To issue a legally valid OSHA ETS, the agency must show that it acted consistent with its statutory authority, which includes establishment that there is a “grave danger” in the workplace that must be addressed.  There are more than a handful of legal considerations that may affect the implementation/enforcement of the OSHA ETS, including among others (1) that the ETS defines unvaccinated employees as the grave danger and not some other safety issue inherent to the workplace; (2) what about the pandemic today poses a greater “grave danger” than circumstances of the past 20 months; and (3) why this “grave danger” only affects employers with 100 or more employees and not smaller employers. 

Industry groups, unions, and trade associations have said they have lawsuits ready to file to seek an injunction against the OSHA ETS, and we can only assume many of those are being filed this week.  It seems possible that a federal court somewhere will issue a nationwide injunction against the OSHA rule, but legal precedent in this area suggests any such injunction may not be issued until the eve of the final enforcement deadline (i.e. January 4, 2022).  As a result, employer reliance on court intervention may be a risky strategy.

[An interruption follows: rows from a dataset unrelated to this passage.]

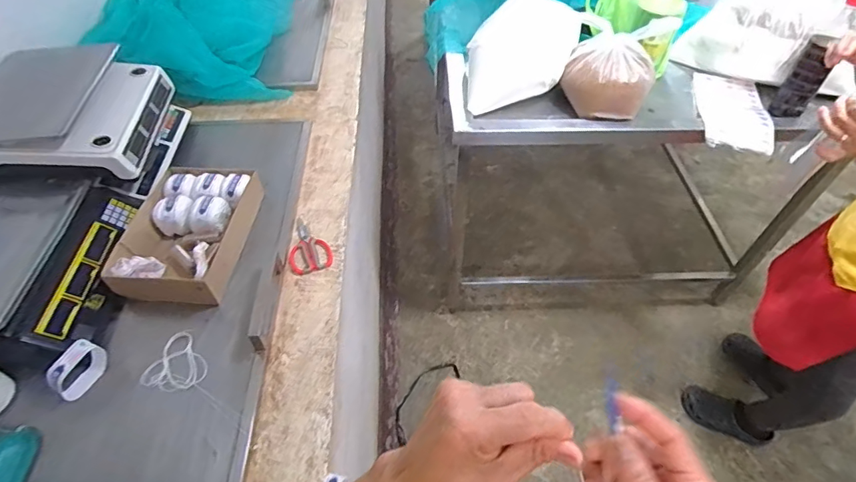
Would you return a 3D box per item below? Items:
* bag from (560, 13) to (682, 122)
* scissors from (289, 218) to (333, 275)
[{"bbox_3d":[0.438,-0.412,1.132,0.197,0.191,0.190,25,54,19],"label":"bag"},{"bbox_3d":[-0.238,0.006,0.922,0.080,0.009,0.132,-18,52,-14],"label":"scissors"}]

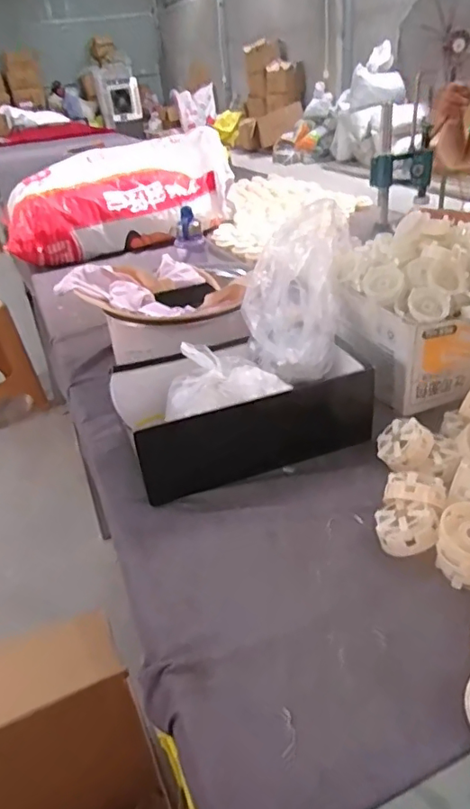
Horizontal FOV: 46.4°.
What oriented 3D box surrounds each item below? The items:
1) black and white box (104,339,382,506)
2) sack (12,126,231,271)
[{"bbox_3d":[0.006,0.005,0.780,0.324,0.109,0.183,-16,34,-14],"label":"black and white box"},{"bbox_3d":[-0.388,-0.692,1.820,0.754,0.259,0.360,-19,35,-18],"label":"sack"}]

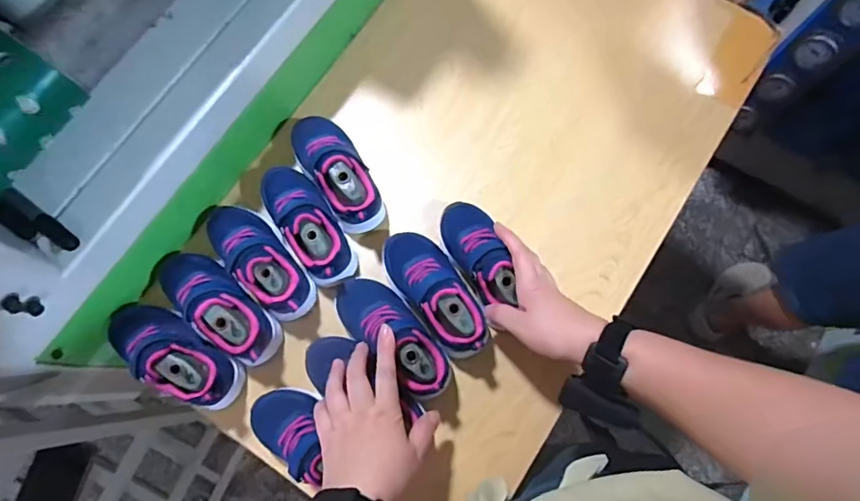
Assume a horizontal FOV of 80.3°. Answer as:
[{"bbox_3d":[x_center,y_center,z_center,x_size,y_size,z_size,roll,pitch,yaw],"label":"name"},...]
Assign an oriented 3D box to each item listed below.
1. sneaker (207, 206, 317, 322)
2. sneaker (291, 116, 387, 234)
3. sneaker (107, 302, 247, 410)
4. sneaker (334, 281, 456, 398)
[{"bbox_3d":[-0.193,0.008,0.571,0.067,0.074,0.160,-38,79,-8],"label":"sneaker"},{"bbox_3d":[-0.110,-0.099,0.591,0.066,0.071,0.160,-32,78,-7],"label":"sneaker"},{"bbox_3d":[-0.281,0.105,0.541,0.169,0.073,0.063,31,78,8],"label":"sneaker"},{"bbox_3d":[-0.039,0.092,0.553,0.064,0.094,0.150,-43,68,-9],"label":"sneaker"}]

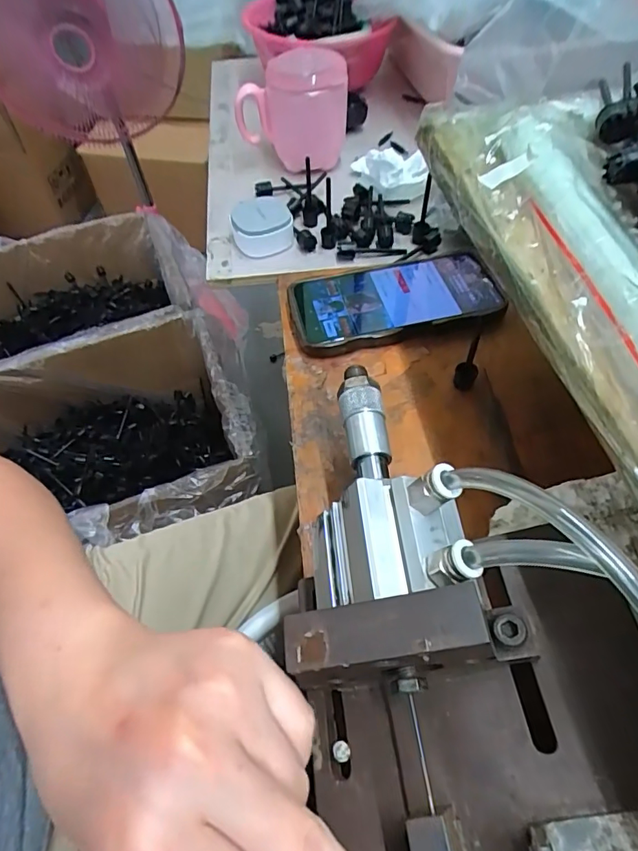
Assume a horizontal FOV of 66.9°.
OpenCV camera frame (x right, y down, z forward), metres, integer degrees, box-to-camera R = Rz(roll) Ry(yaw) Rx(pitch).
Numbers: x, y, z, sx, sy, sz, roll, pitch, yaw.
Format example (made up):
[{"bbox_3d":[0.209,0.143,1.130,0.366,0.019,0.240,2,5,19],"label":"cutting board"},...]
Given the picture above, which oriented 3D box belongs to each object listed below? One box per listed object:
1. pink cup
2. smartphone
[{"bbox_3d":[-0.024,-0.311,0.480,0.097,0.092,0.066,27,61,19],"label":"pink cup"},{"bbox_3d":[0.061,-0.102,0.391,0.165,0.013,0.080,-10,56,-5],"label":"smartphone"}]

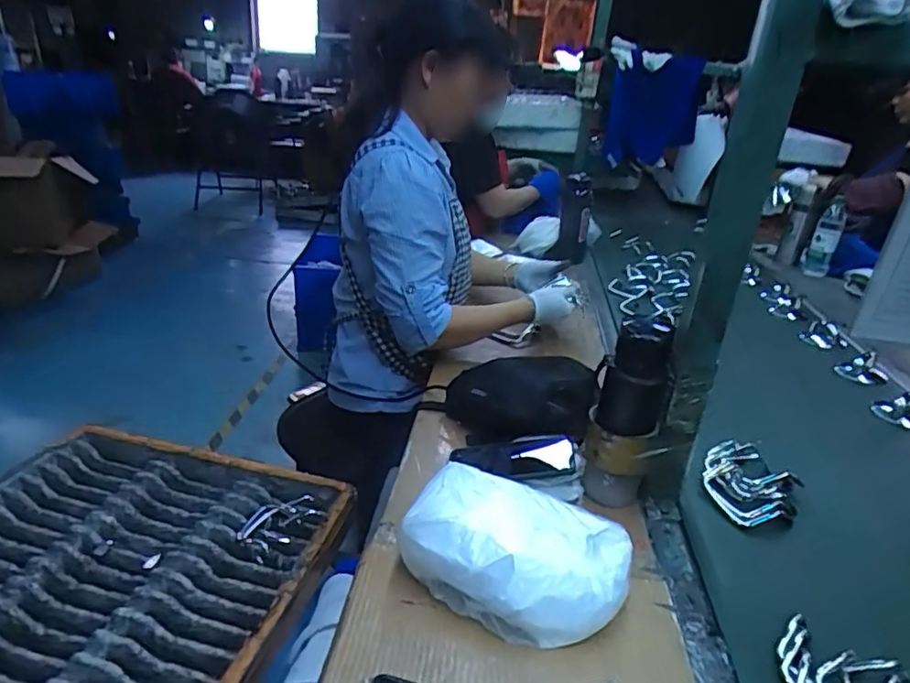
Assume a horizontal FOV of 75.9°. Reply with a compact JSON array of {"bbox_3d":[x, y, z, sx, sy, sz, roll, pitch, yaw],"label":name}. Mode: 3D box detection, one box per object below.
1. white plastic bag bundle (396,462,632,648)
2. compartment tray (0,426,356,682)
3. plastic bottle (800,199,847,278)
[{"bbox_3d":[0.060,0.211,0.585,0.208,0.084,0.127,13,27,18],"label":"white plastic bag bundle"},{"bbox_3d":[-0.492,0.331,0.814,0.540,0.052,0.549,9,26,10],"label":"compartment tray"},{"bbox_3d":[1.045,-0.296,1.648,0.076,0.195,0.060,14,27,20],"label":"plastic bottle"}]

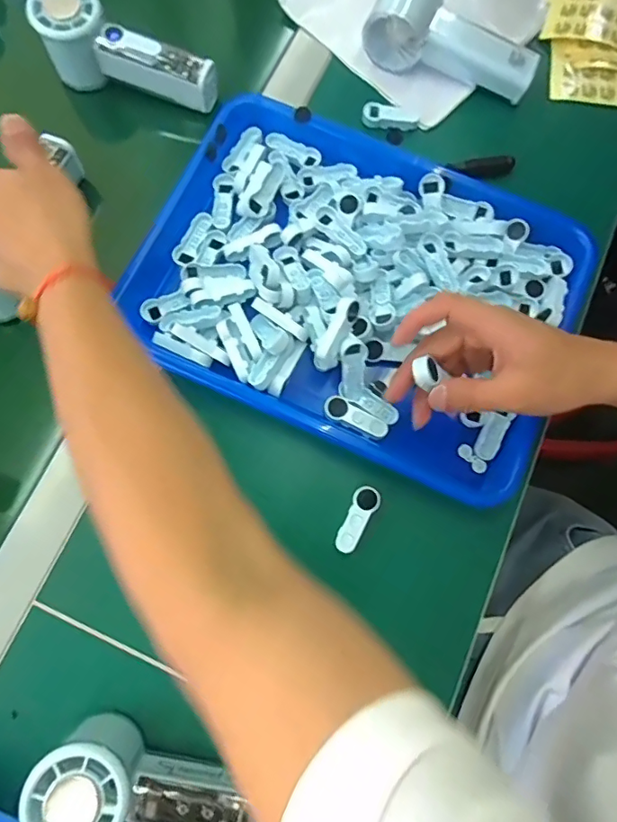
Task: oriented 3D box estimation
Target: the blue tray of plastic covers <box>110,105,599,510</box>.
[{"bbox_3d":[0.036,-0.098,0.398,0.335,0.040,0.243,24,78,5],"label":"blue tray of plastic covers"}]

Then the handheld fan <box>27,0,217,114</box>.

We also think the rule will pose significant challenges to the federal contractor community.  While the rule has exempted workplaces covered by the Safer Federal Workforce Task Force’s guidance, that exemption poses challenges for federal contractors and subcontractors that may be awaiting coverage—but are not yet covered—by the Safer Federal Workforce Task Force guidance by virtue of not yet having the federal contractor vaccine mandate clause added to their contracts.  Similarly, employers with some, but not all, of their workplaces covered by the Safer Federal Workforce Task Force could end up subject to differing vaccine mandate strategies at different work locations.

Employers should keep the link to the OSHA ETS FAQs bookmarked for frequent consultation.  Although the rule is certainly burdensome to employers, the agency’s FAQs provide helpful, practical answers to the most pressing compliance questions.

We will continue to keep you advised of further developments.